Dutch Threaten Eurozone Exit for Profligate Nations

The Dutch say countries that won’t submit to stricter fiscal rules should consider leaving the euro.

Dutch liberal party leader Mark Rutte arrives at the prime minister's office in The Hague, October 14, 2010
Dutch liberal party leader Mark Rutte arrives at the prime minister’s office in The Hague, October 14, 2010 (Rijksoverheid)

Eurozone nations that aren’t willing to submit to a stricter enforcement of fiscal rules should leave the single currency area, the Dutch prime minister declared on Wednesday.

In a written statement to lawmakers, Mark Rutte suggested that countries that won’t commit to “strengthening budgetary discipline and the stringent enforcement of rules under independent supervision” should be forced out of the monetary union.
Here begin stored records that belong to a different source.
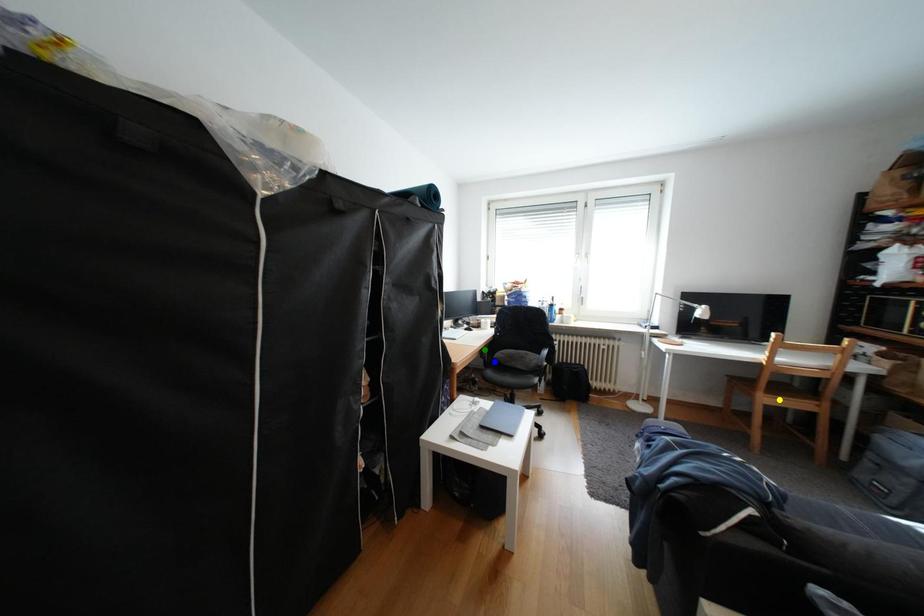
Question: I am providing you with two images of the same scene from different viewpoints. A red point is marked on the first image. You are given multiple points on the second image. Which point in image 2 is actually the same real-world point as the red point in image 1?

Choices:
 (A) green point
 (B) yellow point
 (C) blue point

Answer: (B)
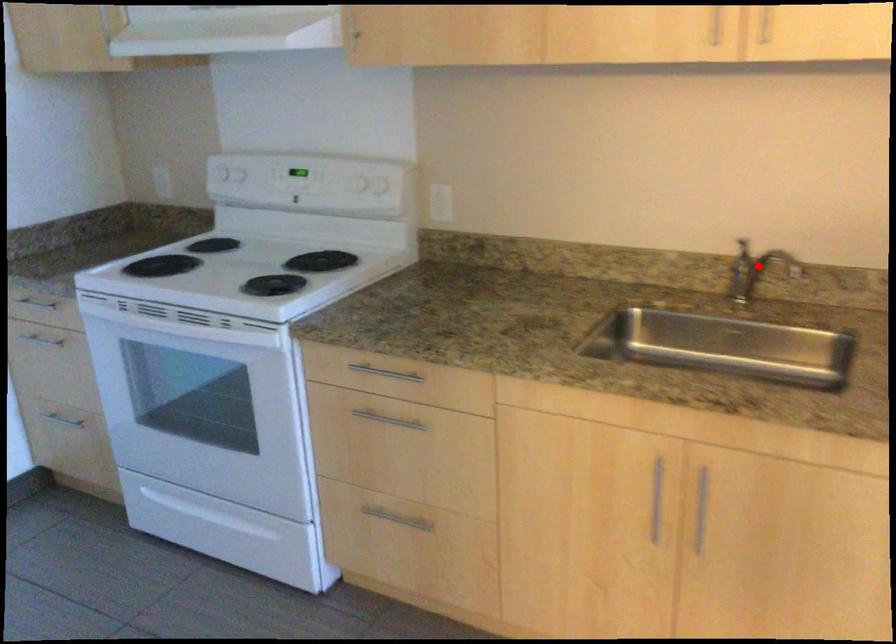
The Dutch leader envisioned the appointment of a “eurocommissioner” who would be empowered to subject countries to austerity measures if they violated the fiscal agreements of the Stability and Growth Pact repeatedly. This treaty, which was adopted by the seventeen members of the eurozone in 1997, maximizes deficit and debt ratios at 3 and 60 percent of gross domestic product respectively.

“Member states that aren’t prepared to put themselves in receivership can choose to leave the eurozone,” according to Rutte.
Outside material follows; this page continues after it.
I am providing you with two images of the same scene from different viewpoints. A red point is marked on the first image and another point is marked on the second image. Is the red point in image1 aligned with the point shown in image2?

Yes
The Dutch, among the most stable and most creditworthy of European nations, previously insisted that the International Monetary Fund be involved in the bailing out of Greece and conditioned their financial support for heavily indebted nations in the periphery of Europe on the implementation of tough austerity programs there.

This week, it was revealed that Greece once again missed the deficit reduction targets of its first bailout program. A second, €109 billion financial aid package was committed to Greece this summer and awaits parliamentary approval. Without added support, the country would probably not be able to continue to service its debt obligations and have to declare bankruptcy.

The Dutch ruling coalition of liberals and conservatives has to rely on support from opposition parties for ratification of the second bailout effort because its ally in parliament, the far-right Freedom Party, is highly critical of European integration and would rather the Netherlands withdraw from the euro altogether.

Similar nationalist sentiments threaten to derail the European rescue effort of Greece in Finland and Slovakia. The Fins demanded collateral from Athens for its financial support which prompted an emergency summit of the Dutch, Finnish and German finance ministers in Berlin on Tuesday where no clear compromise was reached. The Slovaks, who only joined the eurozone in 2009, voted against the first bailout in August of last year and may well refuse to participate in the second one.